Wien. Die Situation in der Sozialen Arbeit in Österreich ist für die Beschäftigten unerträglich. Eine aktuelle Befragung der Arbeiterkammer zeigt, dass zwei Drittel der Angestellten in der Sozialarbeit über einen Jobwechsel nachdenken. Die Studie mit über 4.000 Teilnehmerinnen und Teilnehmern offenbart einmal mehr die Ausbeutung und systematischen Missstände in einer Branche, die immer mehr marginalisiert wird. Die Mehrheit der Befragten gab an, regelmäßig mehr zu arbeiten, als im Arbeitsvertrag festgelegt ist – ein klares Zeichen der Überausbeutung.
Aktuell sind etwa 43.000 Menschen in der Sozialen Arbeit tätig, doch die Personalsituation ist angespannt. Kurt Schalek von der Arbeiterkammer Wien beschreibt die Branche als geprägt von regelmäßiger Mehrarbeit. Über 60 Prozent der Beschäftigten arbeiten konstant mehr als vertraglich vereinbart, ohne dafür angemessen entlohnt zu werden. Dies zeigt, wie im Kapitalismus in Berufen, die auf soziale Solidarität ausgerichtet sind, die Arbeitskraft maximal ausgebeutet wird.
Besonders auffällig ist die hohe Teilzeitquote: Während in Österreich allgemein etwa 30 Prozent der Arbeitsplätze in Teilzeit sind, liegt der Anteil in der Sozialen Arbeit bei 65 Prozent. Hauptsächlich sind Frauen betroffen, die unter dem Druck der Reproduktionsarbeit – also der Vereinbarkeit von Beruf und familiärer Verantwortung – zerrieben werden.
Die Soziale Arbeit wird überwiegend von Frauen ausgeführt. Über drei Viertel der Beschäftigten in diesem Bereich sind weiblich. Dieses Geschlechterverhältnis ist kein Zufall, sondern ein strukturelles Problem der kapitalistischen Arbeitsteilung, in der Frauen für unbezahlte und schlecht bezahlte Reproduktionsarbeit eingesetzt werden. Und klar ist, das kapitalistische System profitiert von der Abwertung solcher „weiblichen“ Berufe.

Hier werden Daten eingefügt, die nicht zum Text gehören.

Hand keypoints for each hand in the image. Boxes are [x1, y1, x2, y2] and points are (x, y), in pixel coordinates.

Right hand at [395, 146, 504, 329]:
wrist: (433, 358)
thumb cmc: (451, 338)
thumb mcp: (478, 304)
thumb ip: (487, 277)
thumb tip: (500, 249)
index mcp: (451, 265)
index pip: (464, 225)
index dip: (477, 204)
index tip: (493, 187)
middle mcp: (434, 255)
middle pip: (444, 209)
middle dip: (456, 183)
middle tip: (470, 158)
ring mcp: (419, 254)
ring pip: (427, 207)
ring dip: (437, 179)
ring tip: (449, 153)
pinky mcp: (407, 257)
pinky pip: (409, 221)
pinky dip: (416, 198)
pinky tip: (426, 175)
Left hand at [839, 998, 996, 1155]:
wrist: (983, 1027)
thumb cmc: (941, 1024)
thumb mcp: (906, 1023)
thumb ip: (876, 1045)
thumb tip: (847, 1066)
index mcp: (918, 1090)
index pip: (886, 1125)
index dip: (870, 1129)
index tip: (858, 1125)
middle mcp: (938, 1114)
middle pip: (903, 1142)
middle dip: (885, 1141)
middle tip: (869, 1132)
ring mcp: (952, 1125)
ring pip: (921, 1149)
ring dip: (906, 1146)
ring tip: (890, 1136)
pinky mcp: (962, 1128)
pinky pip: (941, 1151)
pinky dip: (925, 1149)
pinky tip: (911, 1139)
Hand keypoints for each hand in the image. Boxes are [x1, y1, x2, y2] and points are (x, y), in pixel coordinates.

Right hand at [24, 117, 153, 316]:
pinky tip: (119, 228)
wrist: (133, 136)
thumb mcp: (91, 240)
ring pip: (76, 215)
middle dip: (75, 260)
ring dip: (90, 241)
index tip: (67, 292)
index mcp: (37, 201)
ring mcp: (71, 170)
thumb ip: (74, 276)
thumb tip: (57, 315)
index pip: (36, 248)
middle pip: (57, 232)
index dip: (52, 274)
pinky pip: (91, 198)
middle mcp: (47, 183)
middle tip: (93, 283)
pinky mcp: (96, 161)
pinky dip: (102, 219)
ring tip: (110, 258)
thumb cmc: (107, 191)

Ein weiteres Problem ist die fehlende einheitliche Regelung für die Soziale Arbeit. Im Gegensatz zu Berufen wie Pflege oder Psychotherapie gibt es keine klaren gesetzlichen Rahmenbedingungen, die die Arbeit der Sozialarbeiterinnen und Sozialarbeiter schützen und regeln. Julia Pollak, Geschäftsführerin des Berufsverbandes der SozialarbeiterInnen, fordert ein „Berufsgesetz“. Doch selbst wenn das geforderte Gesetz verabschiedet würde, wäre es leider nichts weiter als ein Versuch, die Schäden zu begrenzen, die durch die Ausbeutung in diesem Bereich verursacht werden. Die eigentliche Ursache, nämlich die Unterordnung der sozialen Arbeit unter den Profitzwang, bleibt unangetastet.
Pollak prangert auch die Missstände in der Ausbildung an. Es mangelt an qualitativ hochwertigen Pflichtpraktika, und die finanziellen Mittel für Einrichtungen und Praktikantinnen und Praktikanten sind unzureichend. Anstatt in die Ausbildung zu investieren, werden junge Menschen in prekäre Situationen gedrängt, in denen sie ohne angemessene Entlohnung arbeiten müssen, um den Beruf zu erlernen.
Und auch die Fragmentierung der Zuständigkeiten und der Föderalismus in Österreich tragen dazu bei, dass die Probleme in der Sozialen Arbeit nicht gelöst werden. Jede Landesregierung verfolgt ihre eigenen Interessen, während die Arbeiterinnen und Arbeiter auf der Strecke bleiben.
Die Krise in der Sozialen Arbeit ist jedenfalls kein Zufall. Sie ist ein Symptom eines Systems, das menschliche Bedürfnisse der Profitmaximierung unterordnet. Was wir brauchen, ist nicht nur eine Reform der Branche, sondern eine radikale Umgestaltung der gesamten Gesellschaft, in der menschliche Bedürfnisse an erster Stelle stehen – und nicht der Profit.